Instructions to follow | Format the text lines in each of the rows below as a numbered list, omitting any blank lines.

Materials provided |
========================================

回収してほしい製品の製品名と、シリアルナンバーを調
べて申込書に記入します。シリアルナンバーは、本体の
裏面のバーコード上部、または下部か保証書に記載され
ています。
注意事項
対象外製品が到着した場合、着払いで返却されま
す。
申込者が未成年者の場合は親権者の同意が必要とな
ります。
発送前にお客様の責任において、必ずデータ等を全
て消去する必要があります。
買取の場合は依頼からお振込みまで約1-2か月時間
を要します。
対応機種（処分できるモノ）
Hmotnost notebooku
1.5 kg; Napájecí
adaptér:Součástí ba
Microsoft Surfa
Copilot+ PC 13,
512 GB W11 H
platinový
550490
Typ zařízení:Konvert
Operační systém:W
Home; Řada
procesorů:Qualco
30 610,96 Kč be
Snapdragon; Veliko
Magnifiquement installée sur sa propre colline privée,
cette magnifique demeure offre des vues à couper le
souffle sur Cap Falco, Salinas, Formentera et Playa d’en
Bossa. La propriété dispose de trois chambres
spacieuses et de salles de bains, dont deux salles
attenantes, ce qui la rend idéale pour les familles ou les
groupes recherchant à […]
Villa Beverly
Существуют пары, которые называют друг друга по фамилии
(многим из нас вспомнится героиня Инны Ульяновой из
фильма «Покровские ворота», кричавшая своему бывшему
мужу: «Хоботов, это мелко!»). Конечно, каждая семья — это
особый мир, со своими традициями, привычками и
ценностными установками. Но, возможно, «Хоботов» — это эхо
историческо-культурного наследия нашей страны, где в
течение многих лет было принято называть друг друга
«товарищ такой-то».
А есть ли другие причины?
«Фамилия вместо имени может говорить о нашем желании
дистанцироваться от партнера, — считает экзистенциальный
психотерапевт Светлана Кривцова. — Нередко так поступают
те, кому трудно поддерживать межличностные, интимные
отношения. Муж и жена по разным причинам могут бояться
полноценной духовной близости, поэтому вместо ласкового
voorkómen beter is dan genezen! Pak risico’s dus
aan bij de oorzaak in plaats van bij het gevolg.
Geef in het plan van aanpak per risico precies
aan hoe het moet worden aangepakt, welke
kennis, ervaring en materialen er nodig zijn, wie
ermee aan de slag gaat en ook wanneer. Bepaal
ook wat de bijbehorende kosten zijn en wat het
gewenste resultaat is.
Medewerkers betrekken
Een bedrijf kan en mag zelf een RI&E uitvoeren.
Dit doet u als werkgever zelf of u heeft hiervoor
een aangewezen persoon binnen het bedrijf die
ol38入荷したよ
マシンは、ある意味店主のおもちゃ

========================================

Answer space |
1. 回収してほしい製品の製品名と、シリアルナンバーを調
2. べて申込書に記入します。シリアルナンバーは、本体の
3. 裏面のバーコード上部、または下部か保証書に記載され
4. ています。
5. 注意事項
6. 対象外製品が到着した場合、着払いで返却されま
7. す。
8. 申込者が未成年者の場合は親権者の同意が必要とな
9. ります。
10. 発送前にお客様の責任において、必ずデータ等を全
11. て消去する必要があります。
12. 買取の場合は依頼からお振込みまで約1-2か月時間
13. を要します。
14. 対応機種（処分できるモノ）
15. Hmotnost notebooku
16. 1.5 kg; Napájecí
17. adaptér:Součástí ba
18. Microsoft Surfa
19. Copilot+ PC 13,
20. 512 GB W11 H
21. platinový
22. 550490
23. Typ zařízení:Konvert
24. Operační systém:W
25. Home; Řada
26. procesorů:Qualco
27. 30 610,96 Kč be
28. Snapdragon; Veliko
29. Magnifiquement installée sur sa propre colline privée,
30. cette magnifique demeure offre des vues à couper le
31. souffle sur Cap Falco, Salinas, Formentera et Playa d’en
32. Bossa. La propriété dispose de trois chambres
33. spacieuses et de salles de bains, dont deux salles
34. attenantes, ce qui la rend idéale pour les familles ou les
35. groupes recherchant à […]
36. Villa Beverly
37. Существуют пары, которые называют друг друга по фамилии
38. (многим из нас вспомнится героиня Инны Ульяновой из
39. фильма «Покровские ворота», кричавшая своему бывшему
40. мужу: «Хоботов, это мелко!»). Конечно, каждая семья — это
41. особый мир, со своими традициями, привычками и
42. ценностными установками. Но, возможно, «Хоботов» — это эхо
43. историческо-культурного наследия нашей страны, где в
44. течение многих лет было принято называть друг друга
45. «товарищ такой-то».
46. А есть ли другие причины?
47. «Фамилия вместо имени может говорить о нашем желании
48. дистанцироваться от партнера, — считает экзистенциальный
49. психотерапевт Светлана Кривцова. — Нередко так поступают
50. те, кому трудно поддерживать межличностные, интимные
51. отношения. Муж и жена по разным причинам могут бояться
52. полноценной духовной близости, поэтому вместо ласкового
53. voorkómen beter is dan genezen! Pak risico’s dus
54. aan bij de oorzaak in plaats van bij het gevolg.
55. Geef in het plan van aanpak per risico precies
56. aan hoe het moet worden aangepakt, welke
57. kennis, ervaring en materialen er nodig zijn, wie
58. ermee aan de slag gaat en ook wanneer. Bepaal
59. ook wat de bijbehorende kosten zijn en wat het
60. gewenste resultaat is.
61. Medewerkers betrekken
62. Een bedrijf kan en mag zelf een RI&E uitvoeren.
63. Dit doet u als werkgever zelf of u heeft hiervoor
64. een aangewezen persoon binnen het bedrijf die
65. ol38入荷したよ
66. マシンは、ある意味店主のおもちゃ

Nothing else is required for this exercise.